Record excerpts >>
----------

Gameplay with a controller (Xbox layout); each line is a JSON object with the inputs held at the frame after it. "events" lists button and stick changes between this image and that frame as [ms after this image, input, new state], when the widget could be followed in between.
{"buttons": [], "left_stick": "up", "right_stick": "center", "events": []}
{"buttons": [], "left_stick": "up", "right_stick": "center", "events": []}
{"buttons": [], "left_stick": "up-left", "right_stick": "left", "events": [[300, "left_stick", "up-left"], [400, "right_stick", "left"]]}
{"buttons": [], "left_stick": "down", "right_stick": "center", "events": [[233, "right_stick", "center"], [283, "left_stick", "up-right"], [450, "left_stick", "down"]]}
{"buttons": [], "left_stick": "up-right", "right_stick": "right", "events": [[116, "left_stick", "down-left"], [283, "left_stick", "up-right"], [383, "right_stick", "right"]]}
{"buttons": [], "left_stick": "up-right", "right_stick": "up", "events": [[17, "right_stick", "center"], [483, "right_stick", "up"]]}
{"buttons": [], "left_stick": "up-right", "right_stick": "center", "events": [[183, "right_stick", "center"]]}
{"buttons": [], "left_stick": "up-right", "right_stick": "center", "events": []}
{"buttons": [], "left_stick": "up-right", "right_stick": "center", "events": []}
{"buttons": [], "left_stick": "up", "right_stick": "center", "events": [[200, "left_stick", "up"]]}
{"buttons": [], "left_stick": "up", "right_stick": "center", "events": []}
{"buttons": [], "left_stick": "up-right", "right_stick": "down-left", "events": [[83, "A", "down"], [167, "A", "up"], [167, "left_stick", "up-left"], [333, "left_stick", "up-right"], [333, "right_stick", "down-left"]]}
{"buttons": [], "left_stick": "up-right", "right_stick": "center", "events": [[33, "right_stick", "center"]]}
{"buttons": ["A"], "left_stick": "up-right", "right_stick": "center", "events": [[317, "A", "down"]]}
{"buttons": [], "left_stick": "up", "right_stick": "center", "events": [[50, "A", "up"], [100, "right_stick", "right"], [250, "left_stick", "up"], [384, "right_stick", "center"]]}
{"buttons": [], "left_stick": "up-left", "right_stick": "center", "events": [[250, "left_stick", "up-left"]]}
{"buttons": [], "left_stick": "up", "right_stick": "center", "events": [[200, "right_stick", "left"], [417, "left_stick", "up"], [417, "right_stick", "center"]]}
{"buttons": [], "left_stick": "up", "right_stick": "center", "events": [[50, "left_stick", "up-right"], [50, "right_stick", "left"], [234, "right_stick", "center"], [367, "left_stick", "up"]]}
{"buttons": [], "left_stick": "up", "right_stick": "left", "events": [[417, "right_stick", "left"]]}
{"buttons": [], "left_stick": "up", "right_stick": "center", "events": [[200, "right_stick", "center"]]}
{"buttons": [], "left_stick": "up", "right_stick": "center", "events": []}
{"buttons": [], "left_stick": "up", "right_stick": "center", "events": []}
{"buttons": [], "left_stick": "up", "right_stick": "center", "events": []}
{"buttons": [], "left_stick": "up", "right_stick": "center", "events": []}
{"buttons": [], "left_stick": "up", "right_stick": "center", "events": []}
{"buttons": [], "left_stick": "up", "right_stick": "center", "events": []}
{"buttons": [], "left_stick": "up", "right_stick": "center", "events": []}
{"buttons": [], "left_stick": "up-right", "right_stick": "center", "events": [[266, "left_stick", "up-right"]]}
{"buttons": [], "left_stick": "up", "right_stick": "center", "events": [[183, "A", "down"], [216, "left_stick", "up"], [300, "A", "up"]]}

----------

What to produce >> Please print all of the material again with no alteration.

Task response >>
Gameplay with a controller (Xbox layout); each line is a JSON object with the inputs held at the frame after it. "events" lists button and stick changes between this image and that frame as [ms after this image, input, new state], when the widget could be followed in between.
{"buttons": [], "left_stick": "up", "right_stick": "center", "events": []}
{"buttons": [], "left_stick": "up", "right_stick": "center", "events": []}
{"buttons": [], "left_stick": "up-left", "right_stick": "left", "events": [[300, "left_stick", "up-left"], [400, "right_stick", "left"]]}
{"buttons": [], "left_stick": "down", "right_stick": "center", "events": [[233, "right_stick", "center"], [283, "left_stick", "up-right"], [450, "left_stick", "down"]]}
{"buttons": [], "left_stick": "up-right", "right_stick": "right", "events": [[116, "left_stick", "down-left"], [283, "left_stick", "up-right"], [383, "right_stick", "right"]]}
{"buttons": [], "left_stick": "up-right", "right_stick": "up", "events": [[17, "right_stick", "center"], [483, "right_stick", "up"]]}
{"buttons": [], "left_stick": "up-right", "right_stick": "center", "events": [[183, "right_stick", "center"]]}
{"buttons": [], "left_stick": "up-right", "right_stick": "center", "events": []}
{"buttons": [], "left_stick": "up-right", "right_stick": "center", "events": []}
{"buttons": [], "left_stick": "up", "right_stick": "center", "events": [[200, "left_stick", "up"]]}
{"buttons": [], "left_stick": "up", "right_stick": "center", "events": []}
{"buttons": [], "left_stick": "up-right", "right_stick": "down-left", "events": [[83, "A", "down"], [167, "A", "up"], [167, "left_stick", "up-left"], [333, "left_stick", "up-right"], [333, "right_stick", "down-left"]]}
{"buttons": [], "left_stick": "up-right", "right_stick": "center", "events": [[33, "right_stick", "center"]]}
{"buttons": ["A"], "left_stick": "up-right", "right_stick": "center", "events": [[317, "A", "down"]]}
{"buttons": [], "left_stick": "up", "right_stick": "center", "events": [[50, "A", "up"], [100, "right_stick", "right"], [250, "left_stick", "up"], [384, "right_stick", "center"]]}
{"buttons": [], "left_stick": "up-left", "right_stick": "center", "events": [[250, "left_stick", "up-left"]]}
{"buttons": [], "left_stick": "up", "right_stick": "center", "events": [[200, "right_stick", "left"], [417, "left_stick", "up"], [417, "right_stick", "center"]]}
{"buttons": [], "left_stick": "up", "right_stick": "center", "events": [[50, "left_stick", "up-right"], [50, "right_stick", "left"], [234, "right_stick", "center"], [367, "left_stick", "up"]]}
{"buttons": [], "left_stick": "up", "right_stick": "left", "events": [[417, "right_stick", "left"]]}
{"buttons": [], "left_stick": "up", "right_stick": "center", "events": [[200, "right_stick", "center"]]}
{"buttons": [], "left_stick": "up", "right_stick": "center", "events": []}
{"buttons": [], "left_stick": "up", "right_stick": "center", "events": []}
{"buttons": [], "left_stick": "up", "right_stick": "center", "events": []}
{"buttons": [], "left_stick": "up", "right_stick": "center", "events": []}
{"buttons": [], "left_stick": "up", "right_stick": "center", "events": []}
{"buttons": [], "left_stick": "up", "right_stick": "center", "events": []}
{"buttons": [], "left_stick": "up", "right_stick": "center", "events": []}
{"buttons": [], "left_stick": "up-right", "right_stick": "center", "events": [[266, "left_stick", "up-right"]]}
{"buttons": [], "left_stick": "up", "right_stick": "center", "events": [[183, "A", "down"], [216, "left_stick", "up"], [300, "A", "up"]]}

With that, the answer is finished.